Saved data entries
>>>>

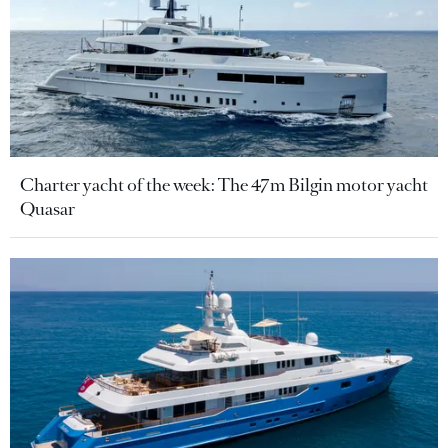
Charter yacht of the week: The 47m Bilgin motor yacht
Quasar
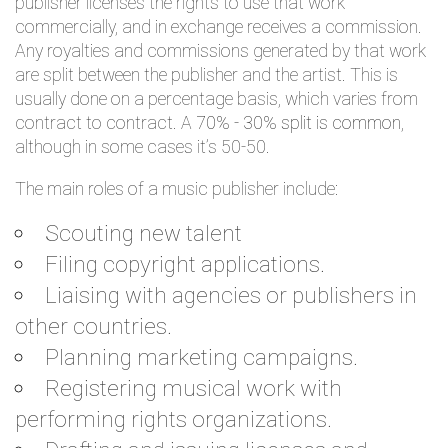
publisher licenses the rights to use that work
commercially, and in exchange receives a commission.
Any royalties and commissions generated by that work
are split between the publisher and the artist. This is
usually done on a percentage basis, which varies from
contract to contract. A
70% - 30% split is common
,
although in some cases it’s 50-50.
The main roles of a music publisher include:
Scouting new talent
Filing copyright applications.
Liaising with agencies or publishers in
other countries.
Planning marketing campaigns.
Registering musical work with
performing rights organizations.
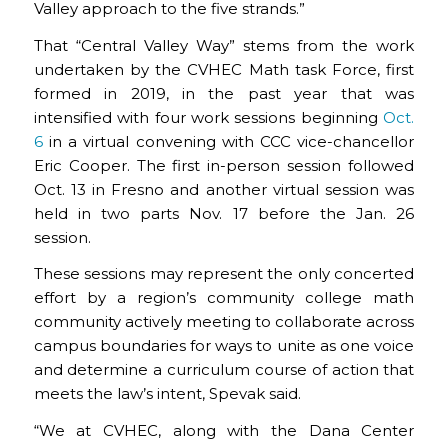
Valley approach to the five strands.”
That “Central Valley Way” stems from the work
undertaken by the CVHEC Math task Force, first
formed in 2019, in the past year that was
intensified with four work sessions beginning
Oct.
6
in a virtual convening with CCC vice-chancellor
Eric Cooper. The first in-person session followed
Oct. 13 in Fresno and another virtual session was
held in two parts Nov. 17 before the Jan. 26
session.
These sessions may represent the only concerted
effort by a region’s community college math
community actively meeting to collaborate across
campus boundaries for ways to unite as one voice
and determine a curriculum course of action that
meets the law’s intent, Spevak said.
“We at CVHEC, along with the Dana Center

<<<<

Go through the entries above and report each line with the string "first" in it.

*EXERCISE SOLUTION*
undertaken by the CVHEC Math task Force, first
Eric Cooper. The first in-person session followed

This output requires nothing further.